Specifies the number, in order of appereance: * A: Atoms (6 in the example). * B: Bonds (5). * L: Number of atom lists. * F: Not used/ obsolete. * C: Chiral flag: 0= not chiral, 1= chiral. * S: Number of stext entries * M: Number of lines of additional properties. * V: File version.

The format is:

A B L F C S M V

The Atom Block

After the counts line we are going to have N lines (6 in the example) with atom information.
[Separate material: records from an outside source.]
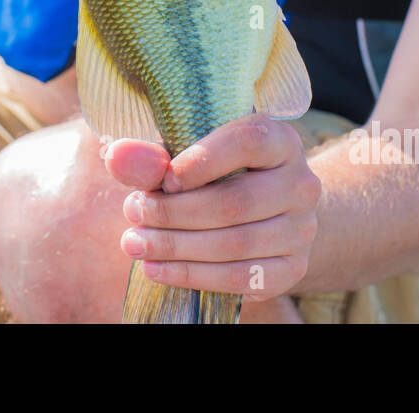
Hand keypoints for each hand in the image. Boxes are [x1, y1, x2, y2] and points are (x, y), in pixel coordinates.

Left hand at [103, 115, 320, 298]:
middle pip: (234, 202)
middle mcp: (300, 184)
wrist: (270, 213)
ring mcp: (301, 230)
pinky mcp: (291, 268)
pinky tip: (157, 269)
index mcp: (280, 141)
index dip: (202, 160)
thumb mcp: (191, 152)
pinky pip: (239, 278)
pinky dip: (191, 276)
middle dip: (174, 211)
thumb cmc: (219, 172)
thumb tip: (117, 157)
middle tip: (132, 212)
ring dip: (176, 247)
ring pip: (234, 244)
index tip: (164, 178)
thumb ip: (153, 155)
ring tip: (135, 243)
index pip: (248, 141)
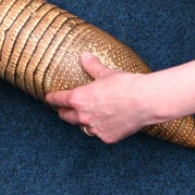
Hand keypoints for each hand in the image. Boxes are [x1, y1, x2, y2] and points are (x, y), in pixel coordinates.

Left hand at [46, 52, 194, 142]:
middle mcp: (84, 116)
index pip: (59, 99)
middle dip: (64, 112)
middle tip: (62, 110)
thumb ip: (92, 66)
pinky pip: (99, 133)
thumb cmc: (125, 84)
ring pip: (83, 127)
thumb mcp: (106, 73)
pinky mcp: (108, 138)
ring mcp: (95, 129)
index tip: (48, 98)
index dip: (52, 98)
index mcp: (79, 99)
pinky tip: (105, 123)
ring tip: (85, 117)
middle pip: (66, 117)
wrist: (145, 100)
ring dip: (83, 121)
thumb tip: (84, 56)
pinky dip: (100, 128)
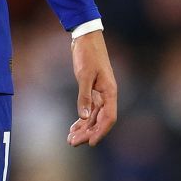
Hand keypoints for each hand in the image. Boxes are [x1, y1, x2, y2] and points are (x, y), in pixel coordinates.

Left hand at [67, 30, 117, 147]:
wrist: (86, 38)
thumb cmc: (88, 54)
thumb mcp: (84, 75)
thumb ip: (84, 96)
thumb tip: (84, 117)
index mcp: (110, 91)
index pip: (109, 117)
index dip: (101, 131)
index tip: (91, 143)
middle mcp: (107, 95)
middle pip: (100, 120)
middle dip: (87, 133)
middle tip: (72, 142)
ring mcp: (100, 93)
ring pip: (94, 117)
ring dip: (83, 128)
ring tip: (70, 139)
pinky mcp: (93, 90)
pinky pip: (90, 110)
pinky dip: (82, 119)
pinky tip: (74, 127)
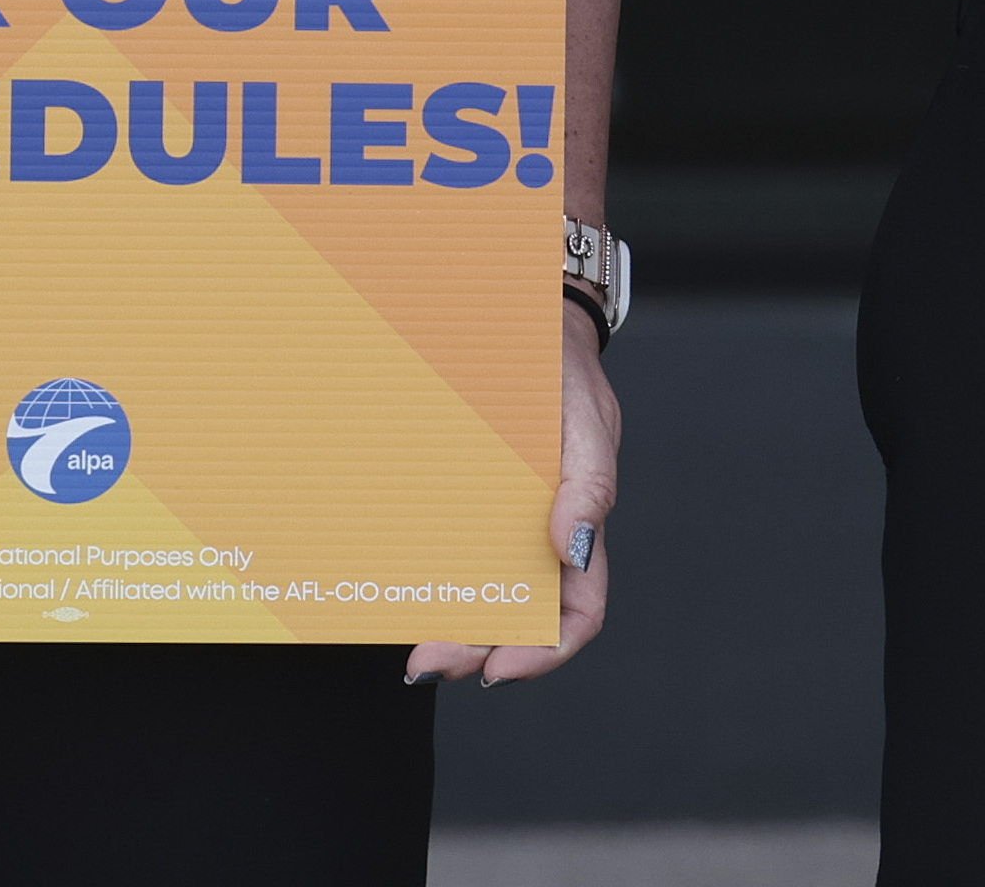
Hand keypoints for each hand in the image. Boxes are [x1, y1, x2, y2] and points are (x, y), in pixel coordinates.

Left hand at [408, 299, 619, 687]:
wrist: (519, 313)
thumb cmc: (562, 368)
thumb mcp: (585, 416)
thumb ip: (588, 482)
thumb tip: (573, 547)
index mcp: (578, 525)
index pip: (576, 611)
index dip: (545, 652)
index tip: (502, 670)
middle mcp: (535, 532)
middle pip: (516, 615)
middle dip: (477, 650)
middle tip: (428, 663)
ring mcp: (494, 515)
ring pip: (476, 590)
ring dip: (448, 624)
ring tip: (411, 642)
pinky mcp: (457, 492)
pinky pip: (441, 540)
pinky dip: (424, 571)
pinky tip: (396, 581)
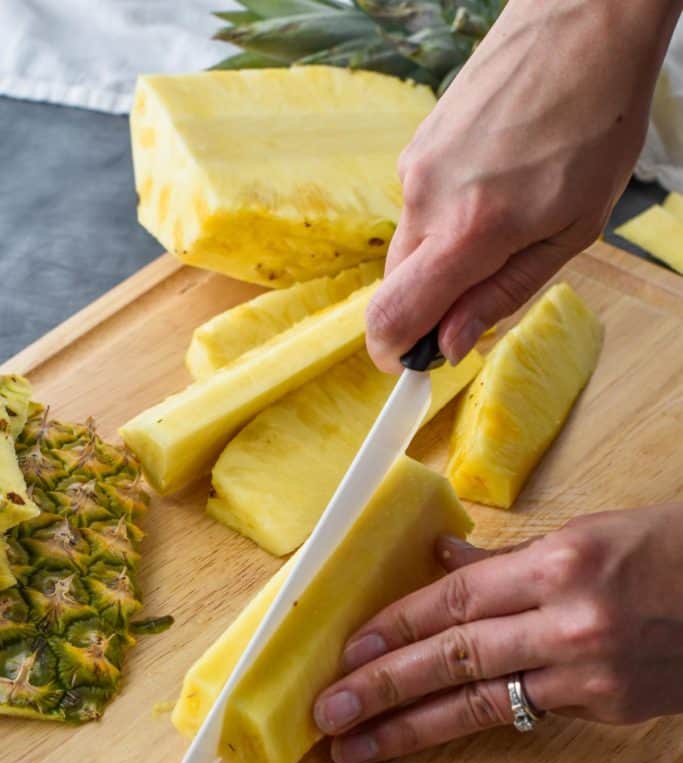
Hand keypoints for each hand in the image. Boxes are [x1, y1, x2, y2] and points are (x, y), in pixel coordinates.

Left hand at [314, 505, 682, 762]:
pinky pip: (524, 711)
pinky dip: (471, 719)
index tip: (347, 651)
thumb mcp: (586, 534)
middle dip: (383, 686)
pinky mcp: (606, 707)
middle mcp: (569, 621)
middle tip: (327, 711)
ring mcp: (589, 673)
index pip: (454, 600)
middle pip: (455, 657)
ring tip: (358, 745)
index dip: (394, 627)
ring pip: (480, 702)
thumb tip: (441, 560)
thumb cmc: (665, 550)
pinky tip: (429, 729)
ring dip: (411, 726)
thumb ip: (508, 558)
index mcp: (560, 564)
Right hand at [366, 0, 681, 370]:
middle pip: (396, 287)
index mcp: (470, 230)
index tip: (414, 364)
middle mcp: (427, 198)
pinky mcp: (417, 145)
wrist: (584, 25)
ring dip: (442, 259)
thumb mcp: (572, 231)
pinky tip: (491, 189)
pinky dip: (444, 219)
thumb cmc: (597, 124)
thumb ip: (502, 293)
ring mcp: (416, 166)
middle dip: (428, 307)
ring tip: (503, 222)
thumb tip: (451, 342)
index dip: (395, 352)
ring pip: (408, 246)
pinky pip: (418, 207)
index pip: (392, 316)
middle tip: (481, 295)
The format of each atom line in the atom block is:

X, Y, X, ATOM SYMBOL, MASS DIFFERENCE, CHARGE, ATOM STEREO PARITY, HYDROGEN COUNT + 1, STEREO CARE BOX, VALENCE.
  • ATOM SYMBOL: Entry in periodic table or L for atom list.
  • MASS DIFFERENCE: -3, -2, -1, 0, 1, 2, 3, 4.
  • CHARGE: 0 = uncharged or value other than these, 1 = +3, 2 = +2, 3 = +1, 4 = doublet radical, 5 = -1, 6 = -2, 7 = -3.
  • ATOM STEREO PARITY (chirality): 0 = not stereo, 1 = odd, 2 = even, 3 = either or unmarked stereo center
  • HYDROGEN COUNT + 1: 1 = H0, 2 = H1, 3 = H2, 4 = H3, 5 = H4.
  • STEREO CARE BOX: 0 = ignore stereo configuration of this double bond atom, 1 = stereo configuration of double bond atom must match.
  • VALENCE: 0 = no marking (default) (1 to 14) = (1 to 14) 15 = zero valence.

For example the first line of the atoms block is:

 -0.6622 0.5342 0.0000 C 0 0 2 0 0 0

Which means that a Carbon Atom is in the position (-0.6622 0.5342 0.0000) and which a charge of +2.

Bond Block

The Bond Block is made up of bond lines, one line per bond, with the following format:

1 2 t s x r c

Where:

  • 1: First atom number.
  • 2: Second atom number.
  • t: Bond type: 1 = Single, 2 = Double, 3 = Triple, 4 = Aromatic, 5 = Single or Double, 6 = Single or Aromatic, 7 = Double or Aromatic, 8 = Any.
  • s: Bond stereo: Single bonds: 0 = not stereo, 1 = Up, 4 = Either, 6 = Down, Double bonds: 0 = Use x-, y-, z-coords from atom block to determine cis or trans, 3 = Cis or trans (either) double bond.
  • x: Not used.
  • r: Bond topology: 0 = Either, 1 = Ring, 2 = Chain.
  • c: Reacting center status: 0 = unmarked, 1 = a center, -1 = not a center, Additional: 2 = no change, 4 = bond made/broken, 8 = bond order changes 12 = 4+8 (both made/broken and changes); 5 = (4 + 1), 9 = (8 + 1), and 13 = (12 + 1) are also possible.

Properties Block

The Properties Block is made up of mmm lines of additional properties, where mmm is the number in the counts line described above.